§ Source passage
####

With Shrewsbury Town currently exceeding all expectations, occupying third place in the race for automatic promotion in League One, The Boot Room caught up with club captain Abu Ogogo.

Jake Jackman



Shrewsbury Town have been the surprise package in League One this season and are challenging for promotion to the Championship.

At the time of writing, the Shrews are in third position, but if they win their game in hand, they will move back into the automatic promotion places. Quite simply, it would be a remarkable achievement if they were to return to the second tier for the first time since the 1988-89 season.

The two teams they are in direct competition with, Blackburn Rovers and Wigan Athletic, have both been in the Premier League in recent years.

This underlines how good the Shrews have been, especially considering the other two contenders will have bigger resources at their disposal. Manager Paul Hurst has built a good squad at New Meadow with a lot of young talent being given a chance to shine.

One of the leaders of the dressing room is Abu Ogogo, who has over 300 Football League matches to his name. The 28-year-old is the club captain and has played a major role in the team’s success this season.

The midfielder spoke to The Boot Room in an exclusive interview, revealing the reasons behind the team’s success:

“The manager has done a really good job and built a winning mentality at the club. He’s brought in good players, but also the right characters as well. I think we are also a lot fitter.

“We work hard every single day and we take that into games. We overrun and overpower teams and we’ve got good footballers. We have belief and quality, and that is a good combination to have.”

At the beginning of the season, few would have tipped the Shrews to challenge for promotion, but the likes of Jon Nolan, Ben Godfrey, Dean Henderson, Shaun Whalley and Ogogo himself have performed consistently to a high standard for the club.

They are a cohesive unit that is tough to break down and they always pose a threat when they have possession. Their individual work rate makes them difficult to play against and their high fitness levels are central to that.

League One is a division that grows stronger with every season. There are a number of big clubs currently in the division and that makes Shrewsbury’s current position even more impressive.

Blackburn Rovers have lifted the Premier League before, while Portsmouth and Wigan Athletic have both won the FA Cup during this century. Charlton Athletic are another club that have a history at a higher level.

Ogogo believes that the division is the strongest that it has been for years, but he is hoping that his team can follow in the footsteps of Yeovil Town and Burton Albion to earn a surprise promotion to the Championship.

####

[Records from a data collection]
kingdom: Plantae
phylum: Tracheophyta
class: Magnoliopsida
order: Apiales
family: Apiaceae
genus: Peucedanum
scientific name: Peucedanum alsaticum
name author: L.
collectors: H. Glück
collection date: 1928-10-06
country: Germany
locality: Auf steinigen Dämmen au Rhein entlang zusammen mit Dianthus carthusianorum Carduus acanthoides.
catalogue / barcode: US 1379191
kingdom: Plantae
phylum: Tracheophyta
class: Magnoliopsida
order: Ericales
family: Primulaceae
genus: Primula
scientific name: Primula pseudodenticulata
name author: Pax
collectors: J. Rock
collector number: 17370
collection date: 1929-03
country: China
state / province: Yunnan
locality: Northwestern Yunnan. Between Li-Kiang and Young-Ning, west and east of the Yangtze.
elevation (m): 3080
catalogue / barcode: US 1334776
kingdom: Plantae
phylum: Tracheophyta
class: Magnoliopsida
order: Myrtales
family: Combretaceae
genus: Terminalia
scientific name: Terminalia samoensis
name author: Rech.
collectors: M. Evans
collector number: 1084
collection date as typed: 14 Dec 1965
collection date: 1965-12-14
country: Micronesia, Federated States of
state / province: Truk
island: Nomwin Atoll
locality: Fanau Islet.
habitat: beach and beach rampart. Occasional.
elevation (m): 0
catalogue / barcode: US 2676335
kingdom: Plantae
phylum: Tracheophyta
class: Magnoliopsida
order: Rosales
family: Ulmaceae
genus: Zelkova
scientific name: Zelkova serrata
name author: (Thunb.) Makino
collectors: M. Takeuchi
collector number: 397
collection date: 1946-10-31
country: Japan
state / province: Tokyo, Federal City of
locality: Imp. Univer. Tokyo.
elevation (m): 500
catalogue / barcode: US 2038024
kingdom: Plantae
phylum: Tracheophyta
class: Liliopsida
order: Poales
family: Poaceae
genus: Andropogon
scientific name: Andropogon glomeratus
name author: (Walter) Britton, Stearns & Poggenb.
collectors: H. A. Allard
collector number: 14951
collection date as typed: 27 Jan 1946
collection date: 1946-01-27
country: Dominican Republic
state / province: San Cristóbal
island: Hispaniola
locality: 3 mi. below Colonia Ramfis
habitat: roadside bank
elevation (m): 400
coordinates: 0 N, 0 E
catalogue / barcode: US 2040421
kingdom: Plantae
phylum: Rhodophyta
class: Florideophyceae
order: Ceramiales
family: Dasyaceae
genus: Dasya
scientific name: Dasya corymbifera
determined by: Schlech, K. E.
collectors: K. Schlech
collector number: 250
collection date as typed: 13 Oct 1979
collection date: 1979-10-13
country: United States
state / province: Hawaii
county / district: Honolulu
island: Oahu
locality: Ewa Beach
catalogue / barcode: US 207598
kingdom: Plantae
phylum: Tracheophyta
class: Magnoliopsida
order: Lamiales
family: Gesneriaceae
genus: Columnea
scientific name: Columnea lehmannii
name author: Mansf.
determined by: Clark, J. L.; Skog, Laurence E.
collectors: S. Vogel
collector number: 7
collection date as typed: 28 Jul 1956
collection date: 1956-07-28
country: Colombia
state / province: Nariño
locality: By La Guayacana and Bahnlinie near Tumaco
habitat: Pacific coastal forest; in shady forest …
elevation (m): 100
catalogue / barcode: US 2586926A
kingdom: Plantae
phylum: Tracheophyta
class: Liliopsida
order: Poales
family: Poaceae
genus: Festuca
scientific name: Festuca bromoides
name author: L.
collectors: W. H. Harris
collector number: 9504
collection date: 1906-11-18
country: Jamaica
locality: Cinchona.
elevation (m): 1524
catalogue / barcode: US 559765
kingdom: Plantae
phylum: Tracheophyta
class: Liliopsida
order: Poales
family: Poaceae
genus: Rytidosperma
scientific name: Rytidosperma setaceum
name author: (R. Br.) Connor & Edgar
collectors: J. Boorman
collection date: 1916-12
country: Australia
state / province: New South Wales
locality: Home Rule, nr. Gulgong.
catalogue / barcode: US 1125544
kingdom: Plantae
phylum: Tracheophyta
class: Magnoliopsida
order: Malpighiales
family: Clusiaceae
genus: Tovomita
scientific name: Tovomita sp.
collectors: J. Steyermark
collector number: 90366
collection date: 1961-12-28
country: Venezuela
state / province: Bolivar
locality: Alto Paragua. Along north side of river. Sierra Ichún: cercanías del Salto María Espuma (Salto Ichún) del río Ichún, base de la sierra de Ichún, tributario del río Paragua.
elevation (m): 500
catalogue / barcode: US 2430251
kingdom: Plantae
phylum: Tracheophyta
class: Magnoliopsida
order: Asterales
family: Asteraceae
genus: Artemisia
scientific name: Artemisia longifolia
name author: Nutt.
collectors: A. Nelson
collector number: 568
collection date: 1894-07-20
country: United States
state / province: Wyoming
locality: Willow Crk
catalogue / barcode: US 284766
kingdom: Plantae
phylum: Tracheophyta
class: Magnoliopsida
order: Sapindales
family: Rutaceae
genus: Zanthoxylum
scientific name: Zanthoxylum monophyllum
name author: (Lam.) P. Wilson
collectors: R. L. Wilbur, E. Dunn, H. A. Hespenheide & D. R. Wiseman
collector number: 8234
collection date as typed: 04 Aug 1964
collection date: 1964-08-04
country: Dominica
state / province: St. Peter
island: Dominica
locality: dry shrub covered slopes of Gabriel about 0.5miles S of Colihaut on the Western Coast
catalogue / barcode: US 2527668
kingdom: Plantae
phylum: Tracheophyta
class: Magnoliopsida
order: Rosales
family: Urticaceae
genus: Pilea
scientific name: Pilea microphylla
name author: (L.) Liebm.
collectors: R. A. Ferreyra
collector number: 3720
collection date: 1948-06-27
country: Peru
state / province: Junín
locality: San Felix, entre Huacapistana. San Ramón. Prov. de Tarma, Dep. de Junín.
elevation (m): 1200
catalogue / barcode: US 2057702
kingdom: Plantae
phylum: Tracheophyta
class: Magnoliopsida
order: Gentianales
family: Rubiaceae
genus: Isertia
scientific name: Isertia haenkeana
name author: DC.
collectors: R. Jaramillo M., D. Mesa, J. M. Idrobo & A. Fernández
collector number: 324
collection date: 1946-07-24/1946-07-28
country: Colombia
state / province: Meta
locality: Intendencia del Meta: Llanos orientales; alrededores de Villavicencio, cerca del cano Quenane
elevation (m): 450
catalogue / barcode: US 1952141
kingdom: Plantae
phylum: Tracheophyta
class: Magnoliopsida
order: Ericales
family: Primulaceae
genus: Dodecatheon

####

§ The tasks
**A.** From the article on Shrewsbury Town, extract the passage that opens with the words containing "At the beginning" and closes with "central to that.".
**B.** According to the article on Shrewsbury Town, which two clubs are the Shrews in direct competition with for automatic promotion?

§ Answers for this exercise
**A.**
At the beginning of the season, few would have tipped the Shrews to challenge for promotion, but the likes of Jon Nolan, Ben Godfrey, Dean Henderson, Shaun Whalley and Ogogo himself have performed consistently to a high standard for the club.

They are a cohesive unit that is tough to break down and they always pose a threat when they have possession. Their individual work rate makes them difficult to play against and their high fitness levels are central to that.

**B.** Blackburn Rovers and Wigan Athletic.